Safe data sharing is a problem, as old as the hills, that the LLM world is rediscovering one incident at a time.
The cache becomes something you can move
A non-obvious advantage of using a clean block structure is that it makes the KV cache more portable. Once a sequence’s cache is a list of fixed-size blocks rather than one contiguous blob, it becomes much easier to move those blocks around.
The first optimisation is splitting inference in two. The initial processing of a prompt (a.k.a prefilling – I’ll write about this in future) is compute-heavy and bursty. Generating tokens afterwards is memory-bandwidth-heavy and steady. The two would ideally run on different hardware, and newer systems do in fact just do that. They run prefill and decode on separate machines and ship the KV cache from the prefill box to the decode box over a fast interconnect.
The second optimisation is treating the whole system’s memory hierarchy as fair game. Keep hot blocks in GPU memory, spill warm ones to CPU RAM (a bit slower), and park cold ones on SSDs (much slower), exactly the way an OS pages between RAM and disk. Moonshot AI’s Mooncake, which serves their Kimi assistant, builds the entire system around a disaggregated pool of KV cache stitched together from the spare DRAM and SSDs of the cluster, and reports handling up to several times more traffic under the same latency budget.
None of those ideas are new. Sending a sequence’s cache to whichever machine will process it fastest is just a new form of page migration on a NUMA box. Spilling cold blocks to slower, cheaper storage is the same old memory hierarchy. Pooling cache across nodes is distributed shared memory.
vLLM’s innovation did more than just avoid memory fragmentation. The block, that little sixteen-token page, turns the KV cache from a fixed cost into something you can schedule, and a large amount of recent infrastructure work is really just deciding where each block should live.
AI infrastructure reinvents CS fundamentals
Look back over the post and almost every part of vLLM we’ve met is an old idea with a new form. The KV cache is memoisation, PagedAttention is paging, and the copy-on-write behind prompt sharing is lifted straight from fork().
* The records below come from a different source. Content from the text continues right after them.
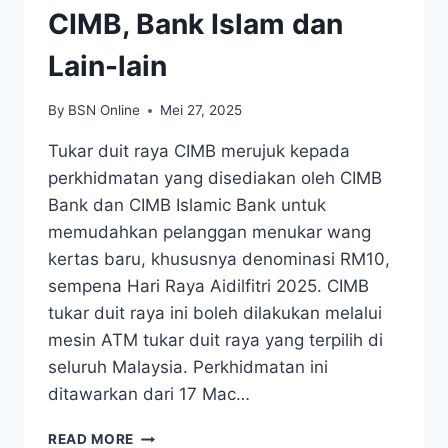
CIMB, Bank Islam dan
Lain-lain
By
BSN Online
Mei 27, 2025
Tukar duit raya CIMB merujuk kepada
perkhidmatan yang disediakan oleh CIMB
Bank dan CIMB Islamic Bank untuk
memudahkan pelanggan menukar wang
kertas baru, khususnya denominasi RM10,
sempena Hari Raya Aidilfitri 2025. CIMB
tukar duit raya ini boleh dilakukan melalui
mesin ATM tukar duit raya yang terpilih di
seluruh Malaysia. Perkhidmatan ini
ditawarkan dari 17 Mac…
TUKAR
READ MORE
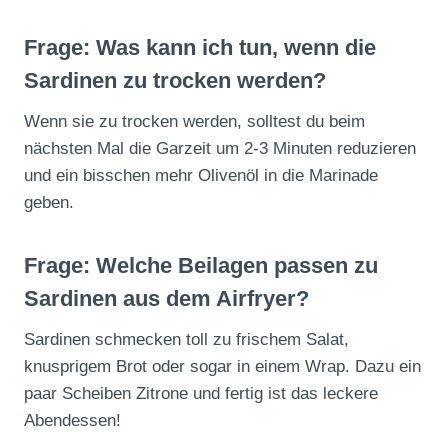
Frage: Was kann ich tun, wenn die
Sardinen zu trocken werden?
Wenn sie zu trocken werden, solltest du beim
nächsten Mal die Garzeit um 2-3 Minuten reduzieren
und ein bisschen mehr Olivenöl in die Marinade
geben.
Frage: Welche Beilagen passen zu
Sardinen aus dem Airfryer?
Sardinen schmecken toll zu frischem Salat,
knusprigem Brot oder sogar in einem Wrap. Dazu ein
paar Scheiben Zitrone und fertig ist das leckere
Abendessen!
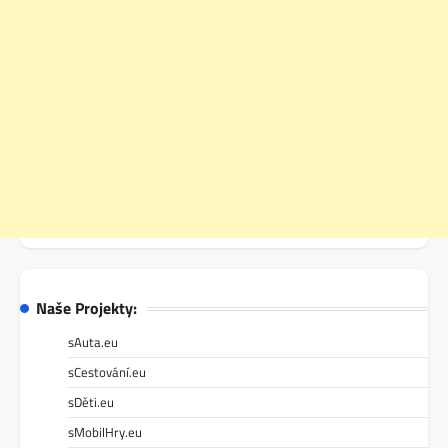
Naše Projekty:
sAuta.eu
sCestování.eu
sDěti.eu
sMobilHry.eu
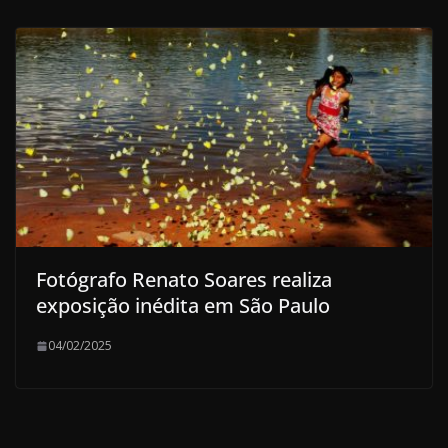
Fotógrafo Renato Soares realiza
exposição inédita em São Paulo
04/02/2025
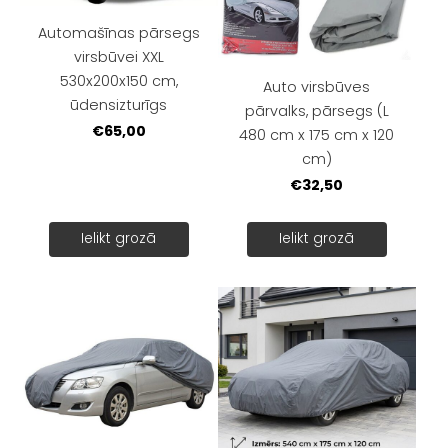
Automašīnas pārsegs
virsbūvei XXL
530x200x150 cm,
Auto virsbūves
ūdensizturīgs
pārvalks, pārsegs (L
€65,00
480 cm x 175 cm x 120
cm)
€32,50
Ielikt grozā
Ielikt grozā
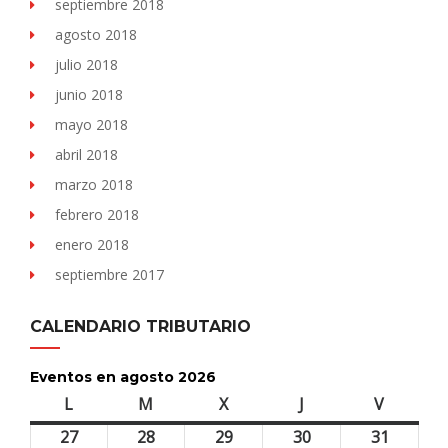
septiembre 2018
agosto 2018
julio 2018
junio 2018
mayo 2018
abril 2018
marzo 2018
febrero 2018
enero 2018
septiembre 2017
CALENDARIO TRIBUTARIO
Eventos en agosto 2026
L
lunes
M
martes
X
miércoles
J
jueves
V
viernes
27
27
28
28
29
29
30
30
31
31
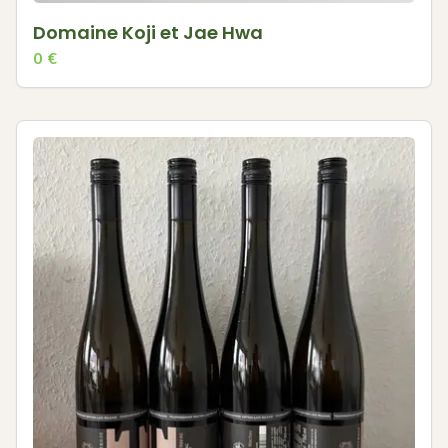
Domaine Koji et Jae Hwa
0
€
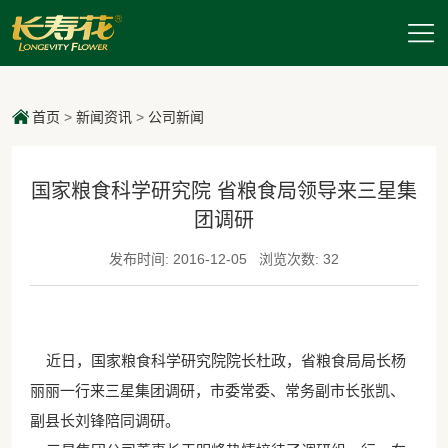
首页
>
新闻资讯
>
公司新闻
国家粮食科学研究院 省粮食局领导来三星集
团调研
发布时间: 2016-12-05
浏览次数: 32
近日，国家粮食科学研究院院长杜政，省粮食局局长杨
丽丽一行来三星集团调研，市委常委、常务副市长张凯、
副县长刘锋陪同调研。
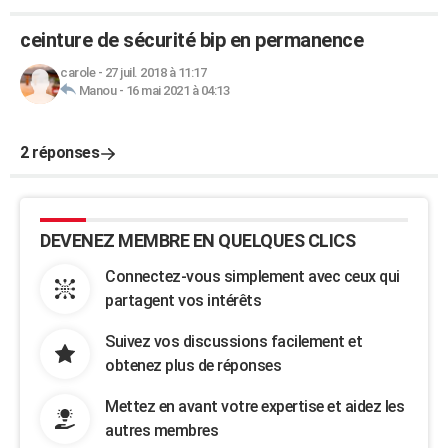
ceinture de sécurité bip en permanence
carole
-
27 juil. 2018 à 11:17
Manou
-
16 mai 2021 à 04:13
2 réponses
DEVENEZ MEMBRE EN QUELQUES CLICS
Connectez-vous simplement avec ceux qui
partagent vos intérêts
Suivez vos discussions facilement et
obtenez plus de réponses
Mettez en avant votre expertise et aidez les
autres membres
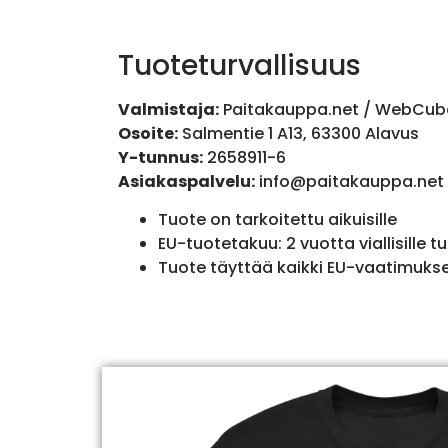
Tuoteturvallisuus
Valmistaja:
Paitakauppa.net / WebCub
Osoite:
Salmentie 1 A13, 63300 Alavus
Y-tunnus:
2658911-6
Asiakaspalvelu:
info@paitakauppa.net
Tuote on tarkoitettu aikuisille
EU-tuotetakuu: 2 vuotta viallisille tu
Tuote täyttää kaikki EU-vaatimuks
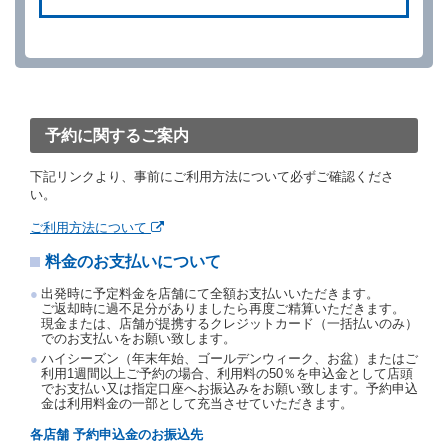
ができます。
借受人が、借受人の都合により予約した借受開始時刻
を１時間以上経過してもレンタカー貸渡契約（以下
「貸渡契約」といいます。）締結手続きに着手しなか
ったときは、予約が取り消されたものとします。
前２項の場合、借受人は、別に定めるところにより予
約取消手数料を当社に支払うものとし、当社は、この
予約に関するご案内
予約取消手数料の支払いがあったときは、受領済の予
約申込金を借受人に返還するものとします。
下記リンクより、事前にご利用方法について必ずご確認くださ
当社の都合により、予約が取り消されたとき、又は貸
い。
渡契約が締結されなかったときは、当社は受領済の予
約申込金を返還するものとします。
ご利用方法について
事故、盗難、不返還、リコール、天災その他の借受人
料金のお支払いについて
若しくは当社のいずれの責にもよらない事由により貸
渡契約が締結されなかったときは、予約は取り消され
出発時に予定料金を店舗にて全額お支払いいただきます。
たものとします。この場合、当社は受領済の予約申込
ご返却時に過不足分がありましたら再度ご精算いただきます。
金を返還するものとします。
現金または、店舗が提携するクレジットカード（一括払いのみ）
でのお支払いをお願い致します。
第５条（代替レンタカー）
ハイシーズン（年末年始、ゴールデンウィーク、お盆）またはご
当社は、借受人から予約のあった車種クラスのレンタ
利用1週間以上ご予約の場合、利用料の50％を申込金として店頭
でお支払い又は指定口座へお振込みをお願い致します。予約申込
カーを貸し渡すことができないときは、予約と異なる
金は利用料金の一部として充当させていただきます。
車種クラスのレンタカー（以下「代替レンタカー」と
いいます。）の貸渡しを申し入れることができるもの
各店舗 予約申込金のお振込先
とします。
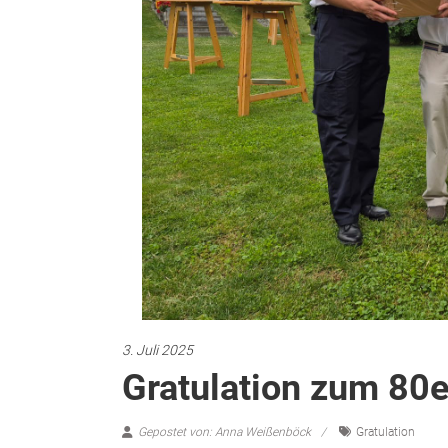
3. Juli 2025
Gratulation zum 80e
Gepostet von: Anna Weißenböck
Gratulation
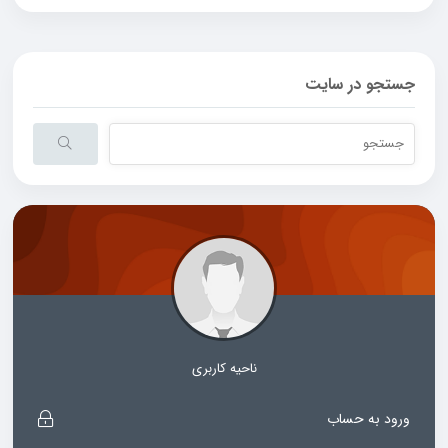
جستجو در سایت
ناحیه کاربری
ورود به حساب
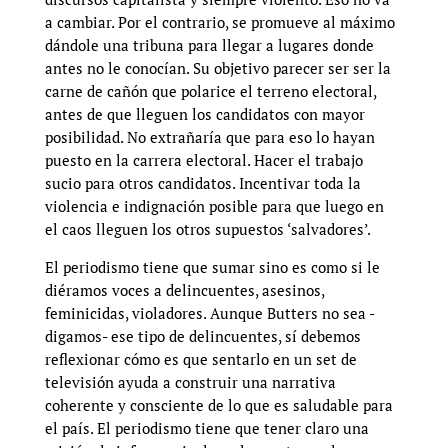
a cambiar. Por el contrario, se promueve al máximo
dándole una tribuna para llegar a lugares donde
antes no le conocían. Su objetivo parecer ser ser la
carne de cañón que polarice el terreno electoral,
antes de que lleguen los candidatos con mayor
posibilidad. No extrañaría que para eso lo hayan
puesto en la carrera electoral. Hacer el trabajo
sucio para otros candidatos. Incentivar toda la
violencia e indignación posible para que luego en
el caos lleguen los otros supuestos ‘salvadores’.
El periodismo tiene que sumar sino es como si le
diéramos voces a delincuentes, asesinos,
feminicidas, violadores. Aunque Butters no sea -
digamos- ese tipo de delincuentes, sí debemos
reflexionar cómo es que sentarlo en un set de
televisión ayuda a construir una narrativa
coherente y consciente de lo que es saludable para
el país. El periodismo tiene que tener claro una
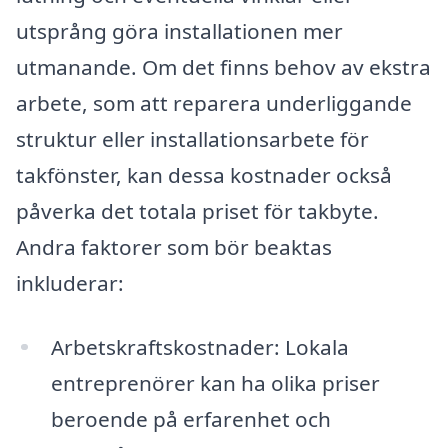
utsprång göra installationen mer
utmanande. Om det finns behov av ekstra
arbete, som att reparera underliggande
struktur eller installationsarbete för
takfönster, kan dessa kostnader också
påverka det totala priset för takbyte.
Andra faktorer som bör beaktas
inkluderar:
Arbetskraftskostnader: Lokala
entreprenörer kan ha olika priser
beroende på erfarenhet och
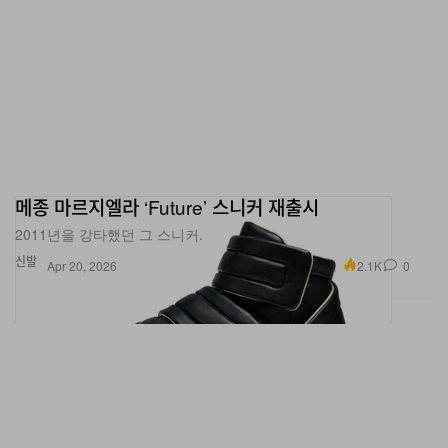
메종 마르지엘라 ‘Future’ 스니커 재출시
2011년을 강타했던 그 스니커.
신발
2.1K
0
Apr 20, 2026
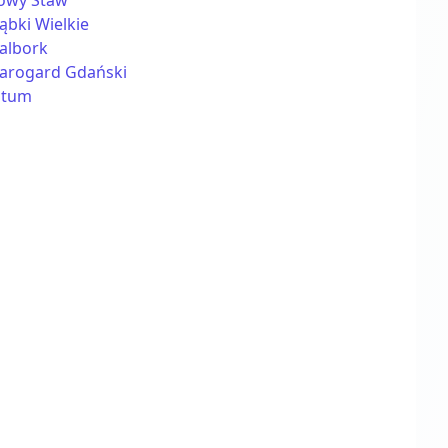
owy Staw
ąbki Wielkie
albork
tarogard Gdański
ztum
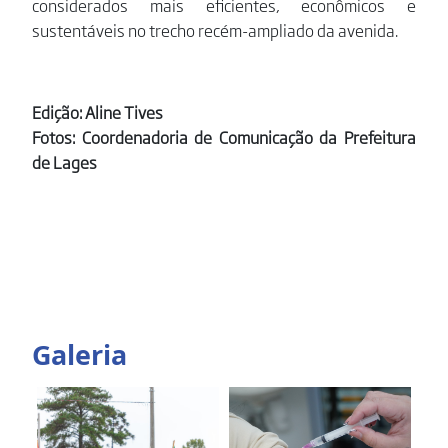
considerados mais eficientes, econômicos e
sustentáveis no trecho recém-ampliado da avenida.
Edição: Aline Tives
Fotos: Coordenadoria de Comunicação da Prefeitura
de Lages
Galeria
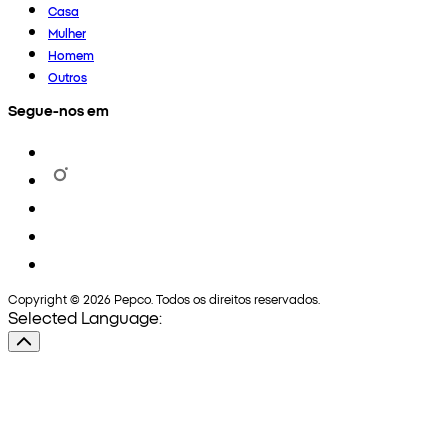
Casa
Mulher
Homem
Outros
Segue-nos em
Copyright © 2026 Pepco. Todos os direitos reservados.
Selected Language:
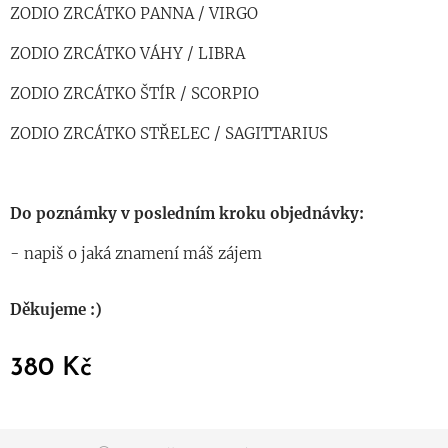
ZODIO ZRCÁTKO PANNA / VIRGO
ZODIO ZRCÁTKO VÁHY / LIBRA
ZODIO ZRCÁTKO ŠTÍR / SCORPIO
ZODIO ZRCÁTKO STŘELEC / SAGITTARIUS
Do poznámky v posledním kroku objednávky:
- napiš o jaká znamení máš zájem
Děkujeme :)
380
Kč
Running out of blocks is swapping, and overdoing it is thrashing. vAttention repeats the decades-old argument about whether address translation belongs in software or hardware, the cache-sharing leak is a memory-deduplication side channel, and shipping caches between machines is the memory hierarchy all over again.
I don’t mean that as a criticism. Reusing good ideas is good engineering, and the vLLM authors knew precisely what they were borrowing and why it was appropriate. But it tells you where the leverage is. The people who see these systems most clearly aren’t the ones who memorised the newest vocabulary fastest. They’re the ones who already understand paging, swapping, caching and copy-on-write, so when a serving system hits a wall they recognise which decades-old idea fits the gap. AI and LLMs are extremely demanding and push computer systems to their limits. CS fundamentals are more relevant than ever.
If you want to get a better understanding of the nitty-gritty, I recommend taking a look at tiny-vllm. It builds a paged KV cache and the attention kernel that reads through it in a couple of thousand lines of C++ and CUDA. It’s pretty readable (by C++/CUDA standards).
And, of course, if you want the foundations the whole thing stands on, that’s what the book is for: the operating systems chapter on paging, swapping and scheduling, and the computer architecture chapter on caches and the memory hierarchy. Learn those once and you’ll keep spotting them, in vLLM and in whatever the next inference server decides to borrow.